▸ **Provided records**:

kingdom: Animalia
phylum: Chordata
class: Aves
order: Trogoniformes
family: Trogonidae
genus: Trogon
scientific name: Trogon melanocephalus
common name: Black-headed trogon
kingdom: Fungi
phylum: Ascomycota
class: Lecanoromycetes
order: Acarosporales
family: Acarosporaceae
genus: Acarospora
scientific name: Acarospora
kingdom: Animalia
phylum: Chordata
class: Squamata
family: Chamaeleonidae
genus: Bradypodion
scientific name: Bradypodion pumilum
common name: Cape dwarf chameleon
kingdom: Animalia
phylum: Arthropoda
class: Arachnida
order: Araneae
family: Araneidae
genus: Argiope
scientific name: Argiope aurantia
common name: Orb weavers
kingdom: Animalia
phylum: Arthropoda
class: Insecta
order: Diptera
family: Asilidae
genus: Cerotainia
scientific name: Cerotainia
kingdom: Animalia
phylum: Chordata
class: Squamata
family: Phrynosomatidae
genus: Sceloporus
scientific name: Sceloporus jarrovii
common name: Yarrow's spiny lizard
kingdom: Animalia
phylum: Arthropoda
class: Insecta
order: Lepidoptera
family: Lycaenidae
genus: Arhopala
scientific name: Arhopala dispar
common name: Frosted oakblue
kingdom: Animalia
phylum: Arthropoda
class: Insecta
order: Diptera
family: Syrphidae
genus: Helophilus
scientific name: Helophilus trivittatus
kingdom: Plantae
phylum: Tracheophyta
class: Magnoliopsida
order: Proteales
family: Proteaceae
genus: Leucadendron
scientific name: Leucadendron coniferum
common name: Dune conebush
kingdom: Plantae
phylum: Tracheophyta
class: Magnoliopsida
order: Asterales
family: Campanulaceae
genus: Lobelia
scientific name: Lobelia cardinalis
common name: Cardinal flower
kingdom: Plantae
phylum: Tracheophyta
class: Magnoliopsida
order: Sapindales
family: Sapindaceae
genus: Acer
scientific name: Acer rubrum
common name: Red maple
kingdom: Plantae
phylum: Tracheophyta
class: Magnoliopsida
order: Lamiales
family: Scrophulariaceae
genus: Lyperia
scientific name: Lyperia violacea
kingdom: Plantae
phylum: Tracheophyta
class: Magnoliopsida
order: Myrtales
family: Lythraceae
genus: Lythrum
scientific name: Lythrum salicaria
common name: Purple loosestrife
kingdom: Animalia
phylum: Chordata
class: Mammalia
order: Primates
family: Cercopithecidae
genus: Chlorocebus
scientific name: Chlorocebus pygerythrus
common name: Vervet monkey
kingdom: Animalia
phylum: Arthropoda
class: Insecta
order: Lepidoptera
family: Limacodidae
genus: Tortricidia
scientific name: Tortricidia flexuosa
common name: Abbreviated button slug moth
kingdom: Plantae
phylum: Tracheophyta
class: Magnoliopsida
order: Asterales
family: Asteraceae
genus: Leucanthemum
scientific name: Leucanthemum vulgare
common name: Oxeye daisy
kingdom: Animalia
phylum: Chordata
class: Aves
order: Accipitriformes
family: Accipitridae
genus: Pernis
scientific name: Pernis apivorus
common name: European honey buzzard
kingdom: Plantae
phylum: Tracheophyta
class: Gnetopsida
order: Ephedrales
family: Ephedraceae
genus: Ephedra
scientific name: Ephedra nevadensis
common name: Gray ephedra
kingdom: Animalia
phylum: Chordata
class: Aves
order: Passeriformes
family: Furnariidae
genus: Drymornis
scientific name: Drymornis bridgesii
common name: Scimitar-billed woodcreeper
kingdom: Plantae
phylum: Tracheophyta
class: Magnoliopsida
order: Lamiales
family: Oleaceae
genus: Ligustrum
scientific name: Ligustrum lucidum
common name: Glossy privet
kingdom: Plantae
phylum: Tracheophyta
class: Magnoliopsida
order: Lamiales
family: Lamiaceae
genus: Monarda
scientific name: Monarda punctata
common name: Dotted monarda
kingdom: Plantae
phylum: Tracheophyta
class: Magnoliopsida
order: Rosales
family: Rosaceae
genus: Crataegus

▸ **Task to complete**: Write out the entire listing above line for line, keeping every name, spelling, and punctuation mark unchanged.

▸ **Expected answer**:
kingdom: Animalia
phylum: Chordata
class: Aves
order: Trogoniformes
family: Trogonidae
genus: Trogon
scientific name: Trogon melanocephalus
common name: Black-headed trogon
kingdom: Fungi
phylum: Ascomycota
class: Lecanoromycetes
order: Acarosporales
family: Acarosporaceae
genus: Acarospora
scientific name: Acarospora
kingdom: Animalia
phylum: Chordata
class: Squamata
family: Chamaeleonidae
genus: Bradypodion
scientific name: Bradypodion pumilum
common name: Cape dwarf chameleon
kingdom: Animalia
phylum: Arthropoda
class: Arachnida
order: Araneae
family: Araneidae
genus: Argiope
scientific name: Argiope aurantia
common name: Orb weavers
kingdom: Animalia
phylum: Arthropoda
class: Insecta
order: Diptera
family: Asilidae
genus: Cerotainia
scientific name: Cerotainia
kingdom: Animalia
phylum: Chordata
class: Squamata
family: Phrynosomatidae
genus: Sceloporus
scientific name: Sceloporus jarrovii
common name: Yarrow's spiny lizard
kingdom: Animalia
phylum: Arthropoda
class: Insecta
order: Lepidoptera
family: Lycaenidae
genus: Arhopala
scientific name: Arhopala dispar
common name: Frosted oakblue
kingdom: Animalia
phylum: Arthropoda
class: Insecta
order: Diptera
family: Syrphidae
genus: Helophilus
scientific name: Helophilus trivittatus
kingdom: Plantae
phylum: Tracheophyta
class: Magnoliopsida
order: Proteales
family: Proteaceae
genus: Leucadendron
scientific name: Leucadendron coniferum
common name: Dune conebush
kingdom: Plantae
phylum: Tracheophyta
class: Magnoliopsida
order: Asterales
family: Campanulaceae
genus: Lobelia
scientific name: Lobelia cardinalis
common name: Cardinal flower
kingdom: Plantae
phylum: Tracheophyta
class: Magnoliopsida
order: Sapindales
family: Sapindaceae
genus: Acer
scientific name: Acer rubrum
common name: Red maple
kingdom: Plantae
phylum: Tracheophyta
class: Magnoliopsida
order: Lamiales
family: Scrophulariaceae
genus: Lyperia
scientific name: Lyperia violacea
kingdom: Plantae
phylum: Tracheophyta
class: Magnoliopsida
order: Myrtales
family: Lythraceae
genus: Lythrum
scientific name: Lythrum salicaria
common name: Purple loosestrife
kingdom: Animalia
phylum: Chordata
class: Mammalia
order: Primates
family: Cercopithecidae
genus: Chlorocebus
scientific name: Chlorocebus pygerythrus
common name: Vervet monkey
kingdom: Animalia
phylum: Arthropoda
class: Insecta
order: Lepidoptera
family: Limacodidae
genus: Tortricidia
scientific name: Tortricidia flexuosa
common name: Abbreviated button slug moth
kingdom: Plantae
phylum: Tracheophyta
class: Magnoliopsida
order: Asterales
family: Asteraceae
genus: Leucanthemum
scientific name: Leucanthemum vulgare
common name: Oxeye daisy
kingdom: Animalia
phylum: Chordata
class: Aves
order: Accipitriformes
family: Accipitridae
genus: Pernis
scientific name: Pernis apivorus
common name: European honey buzzard
kingdom: Plantae
phylum: Tracheophyta
class: Gnetopsida
order: Ephedrales
family: Ephedraceae
genus: Ephedra
scientific name: Ephedra nevadensis
common name: Gray ephedra
kingdom: Animalia
phylum: Chordata
class: Aves
order: Passeriformes
family: Furnariidae
genus: Drymornis
scientific name: Drymornis bridgesii
common name: Scimitar-billed woodcreeper
kingdom: Plantae
phylum: Tracheophyta
class: Magnoliopsida
order: Lamiales
family: Oleaceae
genus: Ligustrum
scientific name: Ligustrum lucidum
common name: Glossy privet
kingdom: Plantae
phylum: Tracheophyta
class: Magnoliopsida
order: Lamiales
family: Lamiaceae
genus: Monarda
scientific name: Monarda punctata
common name: Dotted monarda
kingdom: Plantae
phylum: Tracheophyta
class: Magnoliopsida
order: Rosales
family: Rosaceae
genus: Crataegus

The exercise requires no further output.